Connect, the telephone counselling service for people abused as children, has had a 22 per cent increase in callers to date this year. Up to 54 per cent of callers described an experience of sexual abuse this year, a 3 per cent increase on the same period last year.
The overall number of calls received by the free out- of-hours support service for adults who suffered abuse, trauma or neglect in childhood this year to date (inside and outside opening hours) is in line with previous years. It is expected to reach more than 10,000 by the end of this month.
Connect’s telephone- based counselling service is open from 6pm to 10pm from Wednesday to Sunday. This year it supported 470 individual callers between January and November through its 20-hours-a-week service.
It was set up in 2006, as the National Counselling Helpline Service following demands from survivors of institutional abuse for an independent and professional out-of-hours telephone- based counselling and support service. In 2008, it was renamed Connect.
Independent board
Part-funded by the Health Service Executive,
it has an independent board that includes members of support groups such as Aislinn, Right of Place and Soca UK, as well as HSE representatives.
Its counsellors are concerned that 31 per cent of calls come into the service when it is closed, and remain unanswered.
Connect manager Theresa Merrigan said the 2014 figures reflect a continuing year-on-year growth in demand as well as a growing pressure to meet such demand within the 20 hours a week for which it is funded.

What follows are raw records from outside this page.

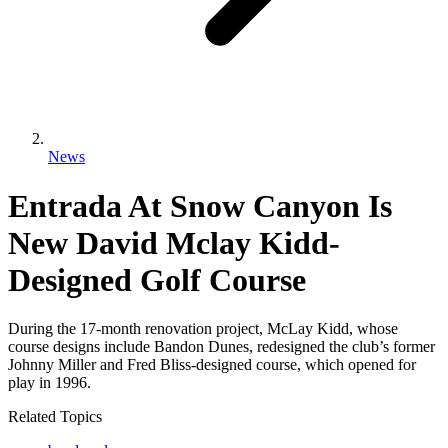
News
Entrada At Snow Canyon Is
New David Mclay Kidd-
Designed Golf Course
During the 17-month renovation project, McLay Kidd, whose
course designs include Bandon Dunes, redesigned the club’s former
Johnny Miller and Fred Bliss-designed course, which opened for
play in 1996.
Related Topics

“There is a concern around Connect’s ability to provide intensive ongoing support to such a high number of individual callers,” she said.
Multiple instances
of abuse A growing number of callers talk of multiple experiences of abuse and neglect, she said:
“Many report emotional and physical abuse in familial contexts where they were abused by multiple family members. Such experiences in childhood lead to emotional difficulties in adult life which vary from depression to self-harm and suicidal thoughts.”
The most common setting for abuse reported by callers this year was the family at 45.5 per cent, followed by the community at 27.5 per cent.
“Institutional abuse accounted for 16 per cent of calls, though this figure rose at times of public focus on institutional abuse, accounting for 23 per cent of calls at the announcement of the mother-and-baby-home inquiry in June and July last,” she said.
Of the 2014 callers to date, 61 per cent were female and 39 per cent male, a 4 per cent increase on 2013 in men seeking support.